Earlier this year the Higher Education Minister Frédérique Vidal alleged that French academia is "gangrened with Isalmo-gauchisme” and members of Macron’s government have vied to outdo the Rassemblement National on anti-immigrant sentiment, rejecting concepts of 'state racism' and 'whiteness' as American imports incompatible with French universalism. As French scholars thus contend with intensified assaults on academic freedom not entirely dissimilar to the ones we face in the UK at the hands of a state likewise wedded to ongoing colonialism, what resources does recent French philosophy have for analysing and mounting resistance to this critical juncture? With particular focus on the differences and disagreements between Lyotard’s différend and Rancière’s mésentente, and alongside Derrida’s thinking about responsibility and silence, Foucault’s late work on parrhēsia and listening, and some recent trajectories in analytic voice epistemology, I will argue that we cannot reckon with the limits of free speech or academic freedom without considering the role of listening and its capacity to silence or let speak. The unequal distribution of voice disavowed by the marketplace-of-ideas models, is as much a function of the inequality of audibility as it is of uneven capacities to speak up.

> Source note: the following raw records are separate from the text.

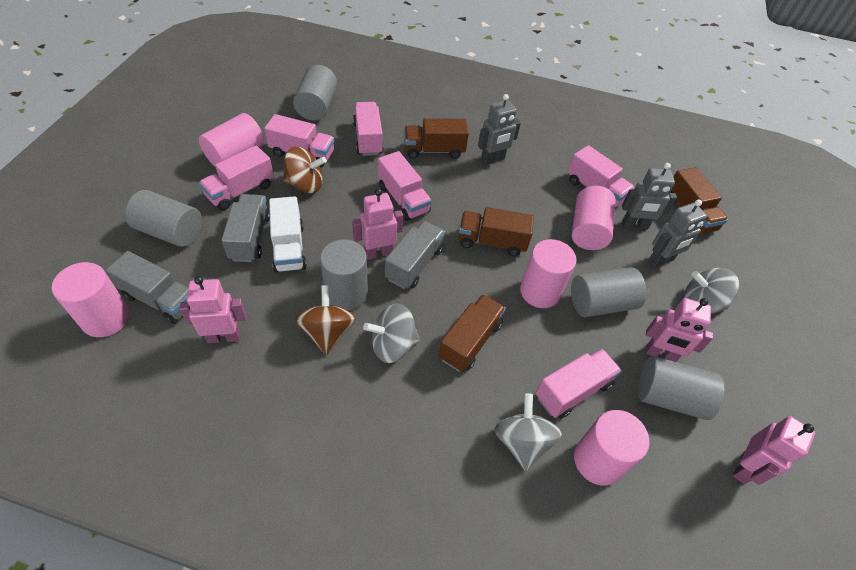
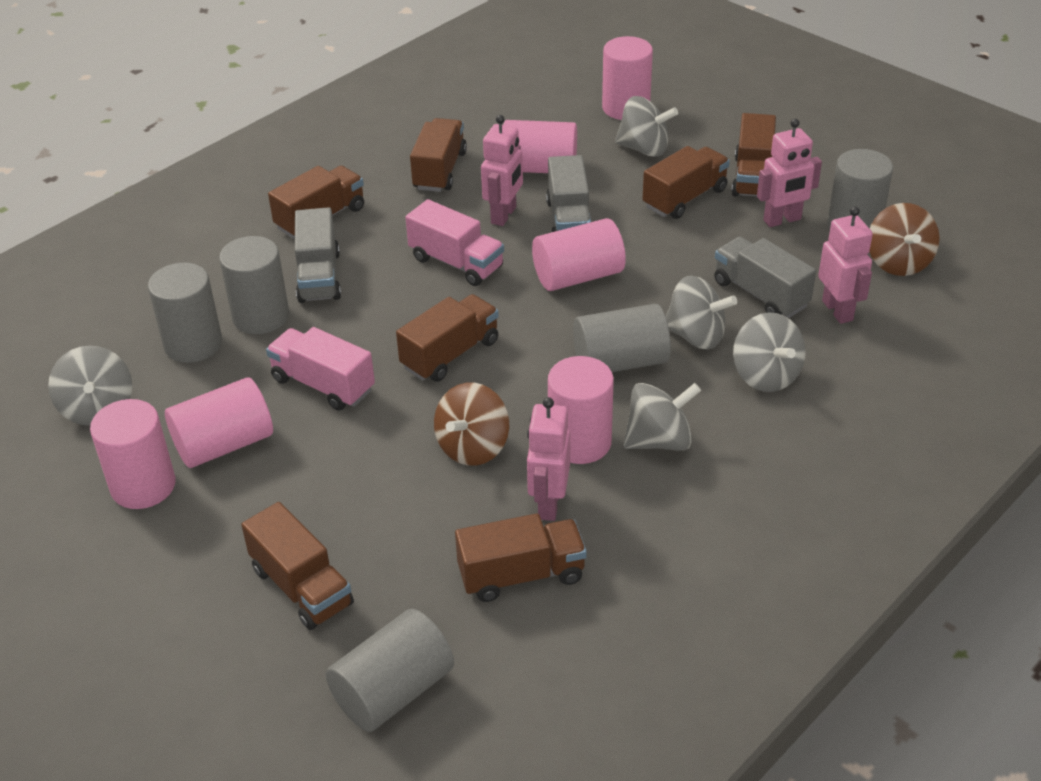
brown truck: [404,118,469,159] [438,294,506,372] [459,207,534,256] [670,167,728,234] = 4 -> [241,502,354,630] [268,166,364,238] [396,294,499,382] [410,118,467,192] [455,513,587,602] [643,146,730,219] [731,113,776,196] = 7
grey robot: [478,94,521,165] [622,163,677,230] [648,200,707,268] = 3 -> none = 0
grey spinning top: [363,304,420,363] [494,393,562,471] [684,268,739,314] = 3 -> [48,346,132,426] [615,96,678,157] [623,383,701,451] [666,276,737,350] [733,312,806,392] = 5
pink cylinder: [52,262,130,337] [199,113,264,166] [520,239,577,308] [572,186,616,250] [574,410,650,485] = 5 -> [90,399,176,509] [165,378,273,468] [503,120,577,173] [532,218,626,291] [548,356,614,464] [602,36,653,120] = 6
pink truck: [199,146,274,210] [264,114,334,167] [353,102,384,156] [378,151,432,221] [536,349,622,419] [568,145,635,207] = 6 -> [266,327,375,411] [405,199,504,286] = 2
white truck: [269,196,307,273] = 1 -> none = 0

Naomi Waltham-Smith is Reader in the Centre of Interdisciplinary Methodologies at the University of Warwick. Sitting at the intersection of recent European philosophy with music and sound studies, her work appears in journals including boundary 2, CR: The New Centennial Review, Diacritics, parallax, parrhesia, Philosophy Today, and Music Theory Spectrum. She is the author of Music and Belonging Between Revolution and Restoration (Oxford University Press, 2017), Shattering Biopolitics: Militant Listening and the Sound of Life (Fordham University Press, 2021), and Mapping (Post)colonial Paris by Ear (forthcoming with Cambridge University Press). She has—no doubt unwisely—accepted the challenge to write a book intervening in contemporary debates on freedom of expression.

Naomi's paper will be followed by a Response from Oliver Davis, Professor of French Studies, Warwick.